• **Record set**:
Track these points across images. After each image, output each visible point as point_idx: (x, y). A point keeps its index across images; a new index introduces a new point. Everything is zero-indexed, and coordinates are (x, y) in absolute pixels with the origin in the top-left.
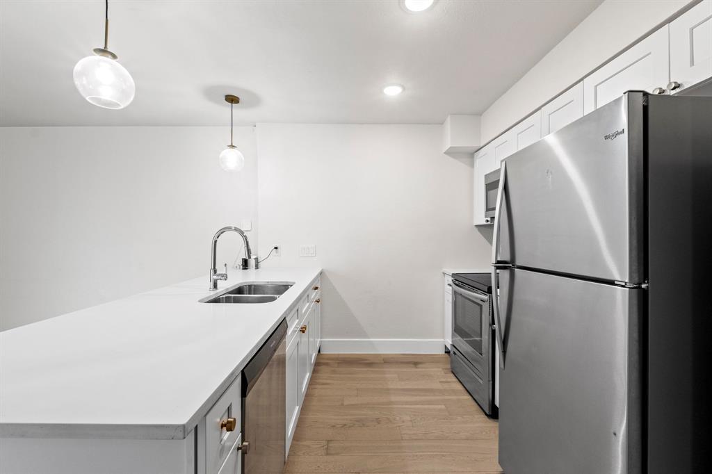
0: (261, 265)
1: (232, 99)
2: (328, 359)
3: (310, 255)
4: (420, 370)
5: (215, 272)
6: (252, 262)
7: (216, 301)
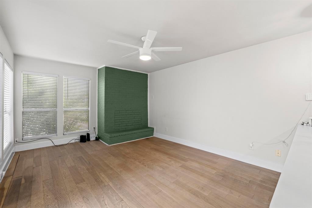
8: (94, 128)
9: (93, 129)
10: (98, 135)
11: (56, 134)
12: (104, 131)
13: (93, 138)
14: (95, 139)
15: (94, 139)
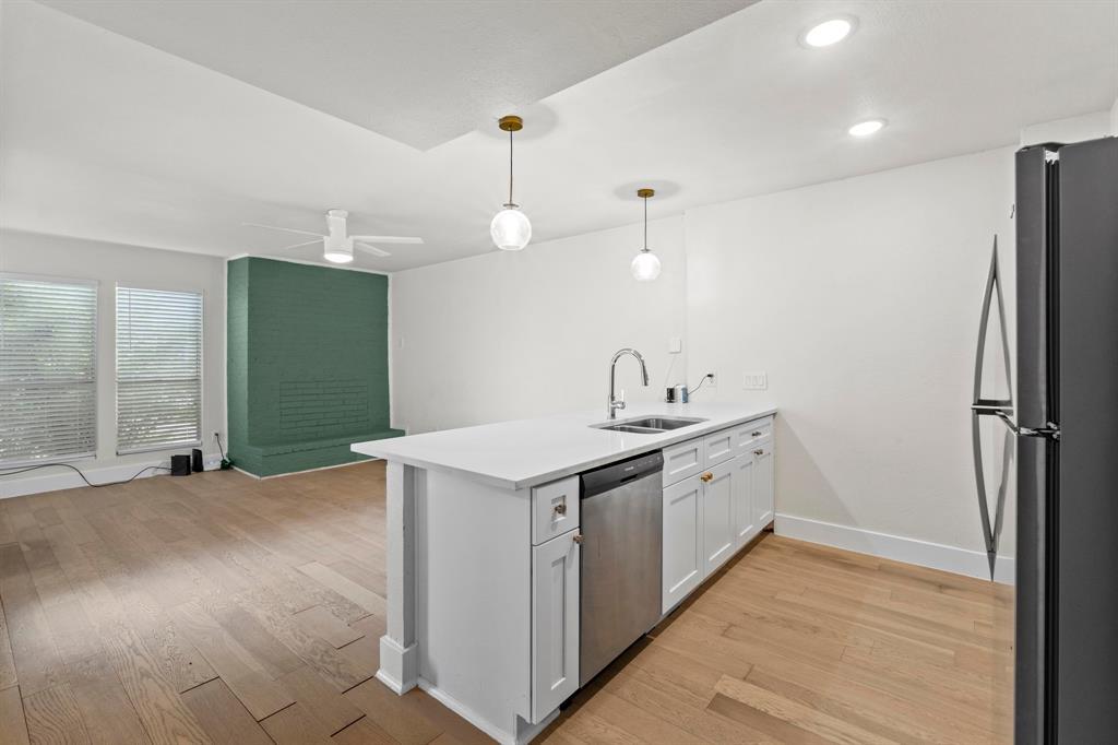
0: (691, 397)
1: (645, 193)
2: (782, 543)
3: (757, 387)
4: (944, 597)
5: (613, 398)
6: (679, 395)
7: (611, 428)
8: (217, 435)
9: (213, 437)
10: (228, 455)
11: (92, 453)
12: (247, 441)
13: (211, 462)
14: (219, 467)
15: (218, 465)
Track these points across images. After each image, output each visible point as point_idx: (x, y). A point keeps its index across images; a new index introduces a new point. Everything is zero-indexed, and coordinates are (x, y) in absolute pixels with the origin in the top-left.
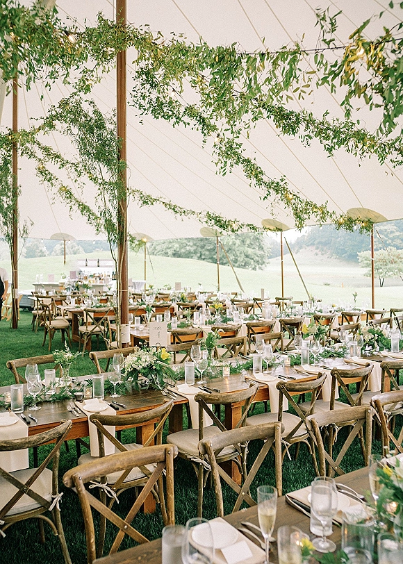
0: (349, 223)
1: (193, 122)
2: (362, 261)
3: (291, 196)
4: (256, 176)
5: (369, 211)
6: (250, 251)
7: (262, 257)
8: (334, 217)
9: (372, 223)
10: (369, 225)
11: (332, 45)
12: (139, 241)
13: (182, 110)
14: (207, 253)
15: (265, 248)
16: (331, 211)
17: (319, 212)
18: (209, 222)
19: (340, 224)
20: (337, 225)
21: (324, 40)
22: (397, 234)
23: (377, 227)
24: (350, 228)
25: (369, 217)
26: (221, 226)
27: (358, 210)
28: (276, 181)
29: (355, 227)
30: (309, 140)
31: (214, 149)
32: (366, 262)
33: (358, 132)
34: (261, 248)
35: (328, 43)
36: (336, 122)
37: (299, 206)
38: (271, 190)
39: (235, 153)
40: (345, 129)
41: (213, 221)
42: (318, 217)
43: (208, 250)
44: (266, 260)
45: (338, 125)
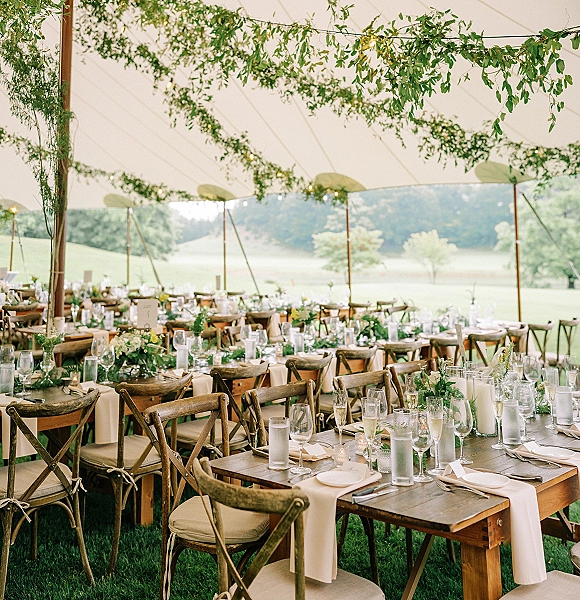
0: (320, 191)
1: (145, 63)
2: (320, 247)
3: (252, 157)
4: (214, 132)
5: (343, 177)
6: (151, 232)
7: (168, 241)
8: (301, 184)
9: (346, 192)
10: (343, 194)
11: (343, 30)
12: (6, 211)
13: (134, 48)
14: (82, 234)
15: (172, 228)
16: (298, 177)
17: (285, 178)
18: (125, 186)
19: (308, 193)
20: (304, 195)
21: (337, 26)
22: (364, 209)
23: (353, 198)
24: (320, 199)
25: (343, 185)
26: (141, 193)
27: (330, 175)
28: (236, 138)
29: (325, 198)
30: (290, 96)
31: (165, 96)
32: (325, 248)
33: (345, 90)
34: (167, 227)
35: (341, 28)
36: (321, 77)
37: (261, 169)
38: (229, 149)
39: (190, 102)
40: (330, 87)
41: (131, 186)
42: (284, 184)
43: (82, 230)
44: (174, 246)
45: (323, 82)
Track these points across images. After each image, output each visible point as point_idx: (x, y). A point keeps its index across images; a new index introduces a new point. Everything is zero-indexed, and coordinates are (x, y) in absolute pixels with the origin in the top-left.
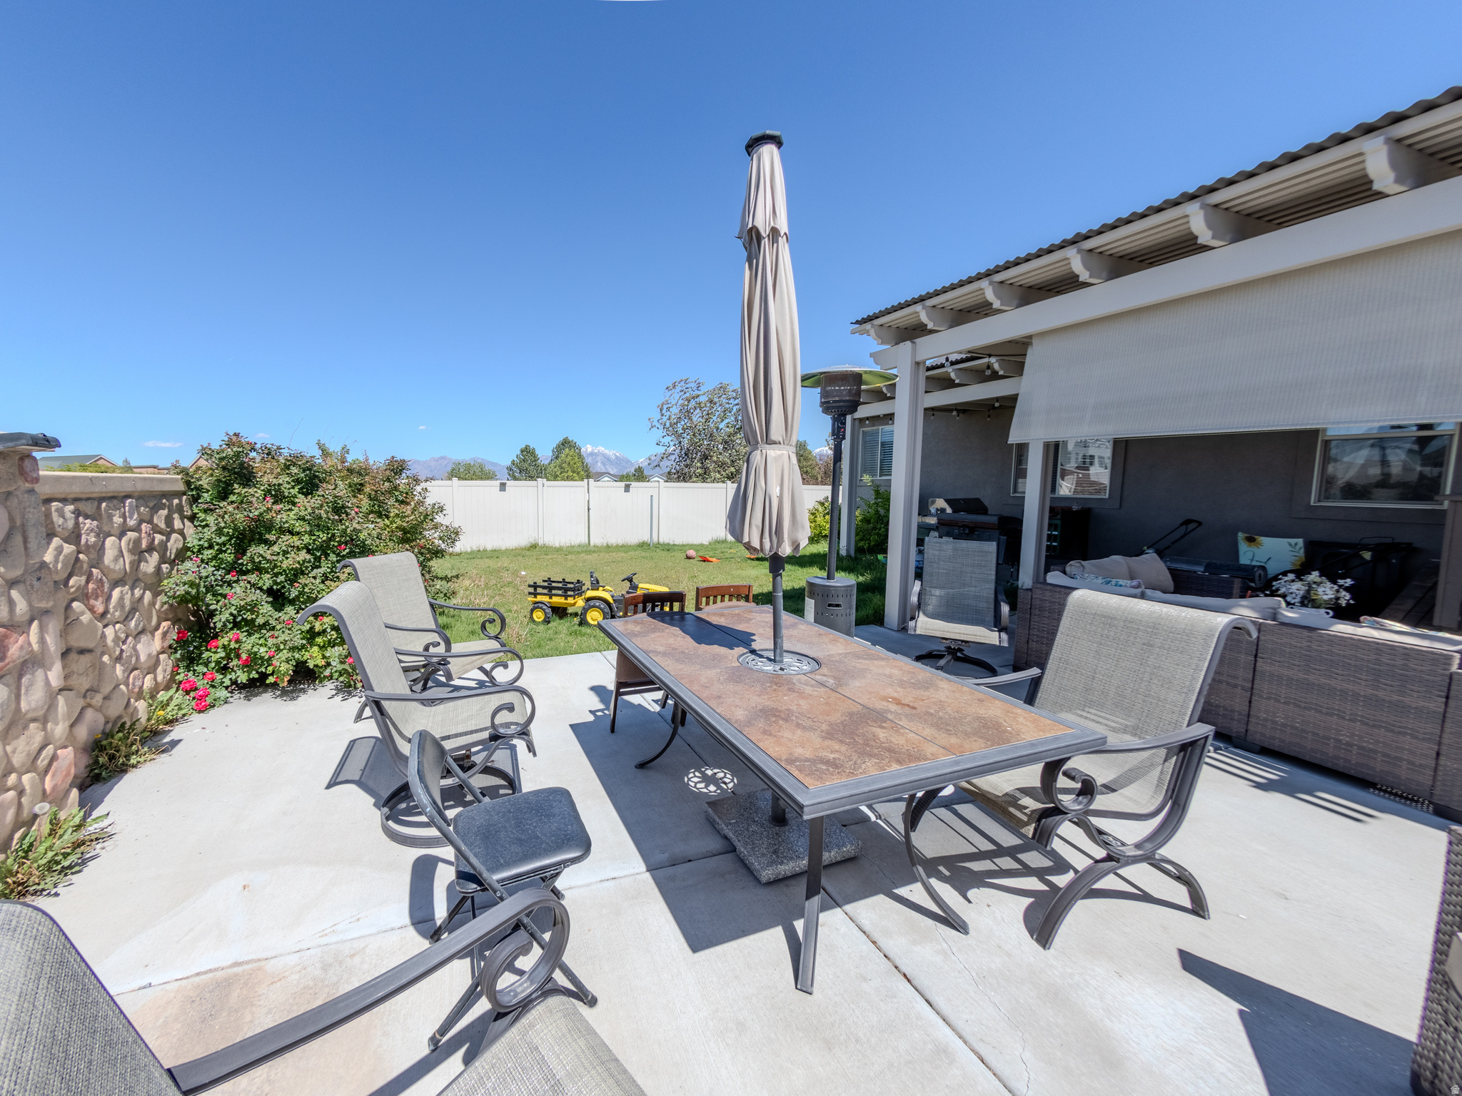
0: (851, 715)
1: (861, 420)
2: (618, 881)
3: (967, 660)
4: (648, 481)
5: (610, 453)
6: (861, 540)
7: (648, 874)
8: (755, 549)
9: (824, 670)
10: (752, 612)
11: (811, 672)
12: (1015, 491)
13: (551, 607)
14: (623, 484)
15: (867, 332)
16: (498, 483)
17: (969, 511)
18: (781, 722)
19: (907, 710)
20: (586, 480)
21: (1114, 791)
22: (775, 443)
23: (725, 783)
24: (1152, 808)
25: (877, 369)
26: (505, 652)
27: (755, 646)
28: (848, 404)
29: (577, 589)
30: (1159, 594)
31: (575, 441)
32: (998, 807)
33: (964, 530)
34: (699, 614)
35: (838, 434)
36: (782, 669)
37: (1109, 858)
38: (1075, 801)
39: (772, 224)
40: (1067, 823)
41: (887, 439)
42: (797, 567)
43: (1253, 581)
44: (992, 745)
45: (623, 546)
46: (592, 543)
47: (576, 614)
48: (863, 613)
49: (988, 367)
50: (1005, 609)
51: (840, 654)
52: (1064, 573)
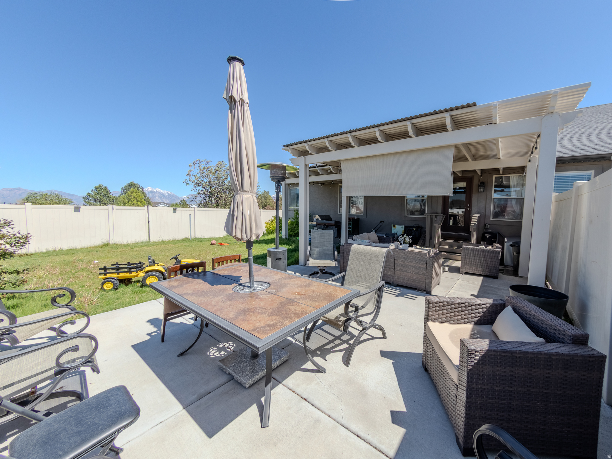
0: (281, 303)
1: (289, 185)
2: (164, 423)
3: (326, 273)
4: (189, 207)
5: (165, 192)
6: (291, 232)
7: (184, 410)
8: (239, 239)
9: (272, 287)
10: (241, 266)
11: (266, 289)
12: (339, 213)
13: (118, 280)
14: (172, 208)
15: (288, 150)
16: (73, 207)
17: (326, 220)
18: (251, 313)
19: (302, 296)
20: (146, 206)
21: (364, 307)
22: (246, 192)
23: (229, 348)
24: (373, 310)
25: (292, 165)
26: (75, 313)
27: (241, 282)
28: (281, 178)
29: (140, 267)
30: (374, 244)
31: (139, 184)
32: (333, 323)
33: (325, 226)
34: (214, 271)
35: (278, 190)
36: (253, 290)
37: (363, 329)
38: (354, 314)
39: (241, 97)
40: (352, 322)
41: (297, 193)
42: (265, 245)
43: (395, 238)
44: (329, 302)
45: (173, 241)
46: (151, 240)
47: (139, 281)
48: (291, 261)
49: (329, 169)
50: (336, 253)
51: (279, 279)
52: (352, 239)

• **To do**: Among the entries above, the lines between the ones containing "33: (964, 530)" and "51: (840, 654)", inclusive, are to be transcribed exactly. No other line is to be given.

• **Solution for this problem**:
33: (964, 530)
34: (699, 614)
35: (838, 434)
36: (782, 669)
37: (1109, 858)
38: (1075, 801)
39: (772, 224)
40: (1067, 823)
41: (887, 439)
42: (797, 567)
43: (1253, 581)
44: (992, 745)
45: (623, 546)
46: (592, 543)
47: (576, 614)
48: (863, 613)
49: (988, 367)
50: (1005, 609)
51: (840, 654)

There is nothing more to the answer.